BRIEF
The copy has to match the records word for word and include no pictures.

SOURCE INFORMATION
····················

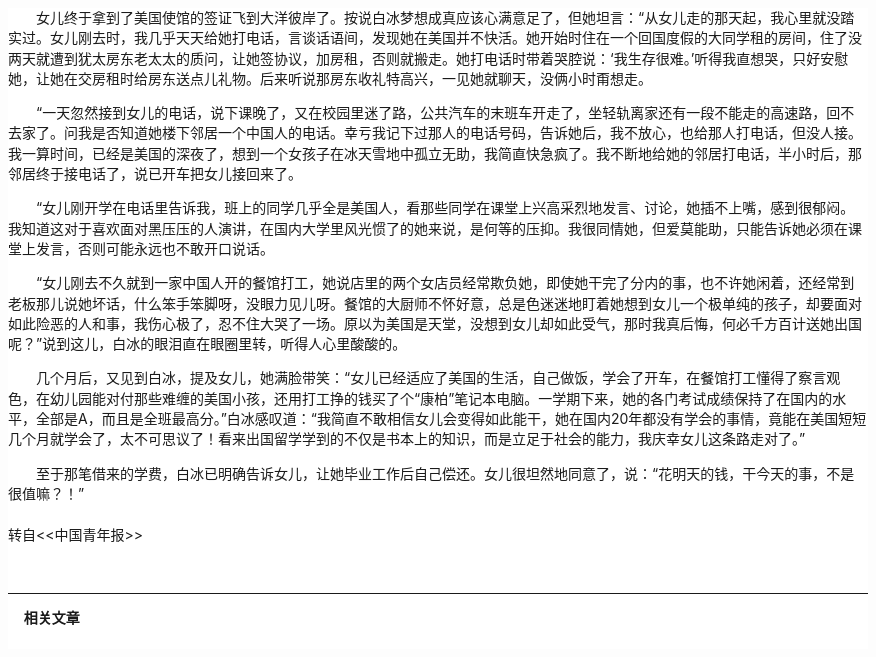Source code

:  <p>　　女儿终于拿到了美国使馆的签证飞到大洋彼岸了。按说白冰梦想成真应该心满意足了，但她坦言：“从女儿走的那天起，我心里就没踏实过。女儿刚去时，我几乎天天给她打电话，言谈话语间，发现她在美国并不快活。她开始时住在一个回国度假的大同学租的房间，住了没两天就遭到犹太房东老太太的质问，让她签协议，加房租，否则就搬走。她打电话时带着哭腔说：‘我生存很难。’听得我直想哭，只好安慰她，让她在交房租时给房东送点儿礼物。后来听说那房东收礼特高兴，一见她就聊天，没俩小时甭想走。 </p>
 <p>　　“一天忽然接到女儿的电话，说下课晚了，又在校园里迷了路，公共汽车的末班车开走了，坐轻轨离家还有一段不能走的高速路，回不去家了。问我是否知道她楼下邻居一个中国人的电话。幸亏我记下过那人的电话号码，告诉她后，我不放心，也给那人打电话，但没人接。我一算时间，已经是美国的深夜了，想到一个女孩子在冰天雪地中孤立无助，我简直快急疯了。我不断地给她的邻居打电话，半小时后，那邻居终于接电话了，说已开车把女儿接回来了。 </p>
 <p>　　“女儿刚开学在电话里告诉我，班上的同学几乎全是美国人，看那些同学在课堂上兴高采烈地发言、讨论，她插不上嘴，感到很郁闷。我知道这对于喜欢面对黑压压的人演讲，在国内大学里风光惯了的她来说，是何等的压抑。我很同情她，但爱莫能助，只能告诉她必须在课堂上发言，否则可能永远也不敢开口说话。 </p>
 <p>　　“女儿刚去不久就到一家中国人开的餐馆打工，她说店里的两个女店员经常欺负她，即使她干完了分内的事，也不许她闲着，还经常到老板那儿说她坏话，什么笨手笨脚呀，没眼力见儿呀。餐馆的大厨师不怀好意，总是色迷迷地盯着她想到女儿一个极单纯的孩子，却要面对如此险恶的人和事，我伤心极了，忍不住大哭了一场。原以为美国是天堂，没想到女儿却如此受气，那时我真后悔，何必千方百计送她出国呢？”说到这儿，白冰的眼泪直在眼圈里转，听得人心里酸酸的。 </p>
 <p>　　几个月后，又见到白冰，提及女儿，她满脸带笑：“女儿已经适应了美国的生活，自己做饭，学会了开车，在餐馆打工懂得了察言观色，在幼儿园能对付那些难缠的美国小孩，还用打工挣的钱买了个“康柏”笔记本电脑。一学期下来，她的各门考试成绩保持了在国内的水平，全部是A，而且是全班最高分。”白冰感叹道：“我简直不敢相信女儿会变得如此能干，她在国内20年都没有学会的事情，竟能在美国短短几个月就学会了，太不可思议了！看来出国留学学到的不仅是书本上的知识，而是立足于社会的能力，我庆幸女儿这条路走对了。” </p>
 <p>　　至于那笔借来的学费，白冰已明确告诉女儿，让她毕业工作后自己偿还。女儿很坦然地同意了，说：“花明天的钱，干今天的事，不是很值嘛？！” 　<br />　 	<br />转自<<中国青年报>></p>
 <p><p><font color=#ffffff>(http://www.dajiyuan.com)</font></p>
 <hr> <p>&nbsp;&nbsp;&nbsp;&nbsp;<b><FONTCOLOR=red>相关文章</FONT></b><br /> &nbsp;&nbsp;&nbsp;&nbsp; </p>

····················

THE ANSWER
Source code

:  <p>　　女儿终于拿到了美国使馆的签证飞到大洋彼岸了。按说白冰梦想成真应该心满意足了，但她坦言：“从女儿走的那天起，我心里就没踏实过。女儿刚去时，我几乎天天给她打电话，言谈话语间，发现她在美国并不快活。她开始时住在一个回国度假的大同学租的房间，住了没两天就遭到犹太房东老太太的质问，让她签协议，加房租，否则就搬走。她打电话时带着哭腔说：‘我生存很难。’听得我直想哭，只好安慰她，让她在交房租时给房东送点儿礼物。后来听说那房东收礼特高兴，一见她就聊天，没俩小时甭想走。 </p>
 <p>　　“一天忽然接到女儿的电话，说下课晚了，又在校园里迷了路，公共汽车的末班车开走了，坐轻轨离家还有一段不能走的高速路，回不去家了。问我是否知道她楼下邻居一个中国人的电话。幸亏我记下过那人的电话号码，告诉她后，我不放心，也给那人打电话，但没人接。我一算时间，已经是美国的深夜了，想到一个女孩子在冰天雪地中孤立无助，我简直快急疯了。我不断地给她的邻居打电话，半小时后，那邻居终于接电话了，说已开车把女儿接回来了。 </p>
 <p>　　“女儿刚开学在电话里告诉我，班上的同学几乎全是美国人，看那些同学在课堂上兴高采烈地发言、讨论，她插不上嘴，感到很郁闷。我知道这对于喜欢面对黑压压的人演讲，在国内大学里风光惯了的她来说，是何等的压抑。我很同情她，但爱莫能助，只能告诉她必须在课堂上发言，否则可能永远也不敢开口说话。 </p>
 <p>　　“女儿刚去不久就到一家中国人开的餐馆打工，她说店里的两个女店员经常欺负她，即使她干完了分内的事，也不许她闲着，还经常到老板那儿说她坏话，什么笨手笨脚呀，没眼力见儿呀。餐馆的大厨师不怀好意，总是色迷迷地盯着她想到女儿一个极单纯的孩子，却要面对如此险恶的人和事，我伤心极了，忍不住大哭了一场。原以为美国是天堂，没想到女儿却如此受气，那时我真后悔，何必千方百计送她出国呢？”说到这儿，白冰的眼泪直在眼圈里转，听得人心里酸酸的。 </p>
 <p>　　几个月后，又见到白冰，提及女儿，她满脸带笑：“女儿已经适应了美国的生活，自己做饭，学会了开车，在餐馆打工懂得了察言观色，在幼儿园能对付那些难缠的美国小孩，还用打工挣的钱买了个“康柏”笔记本电脑。一学期下来，她的各门考试成绩保持了在国内的水平，全部是A，而且是全班最高分。”白冰感叹道：“我简直不敢相信女儿会变得如此能干，她在国内20年都没有学会的事情，竟能在美国短短几个月就学会了，太不可思议了！看来出国留学学到的不仅是书本上的知识，而是立足于社会的能力，我庆幸女儿这条路走对了。” </p>
 <p>　　至于那笔借来的学费，白冰已明确告诉女儿，让她毕业工作后自己偿还。女儿很坦然地同意了，说：“花明天的钱，干今天的事，不是很值嘛？！” 　<br />　 	<br />转自<<中国青年报>></p>
 <p><p><font color=#ffffff>(http://www.dajiyuan.com)</font></p>
 <hr> <p>&nbsp;&nbsp;&nbsp;&nbsp;<b><FONTCOLOR=red>相关文章</FONT></b><br /> &nbsp;&nbsp;&nbsp;&nbsp; </p>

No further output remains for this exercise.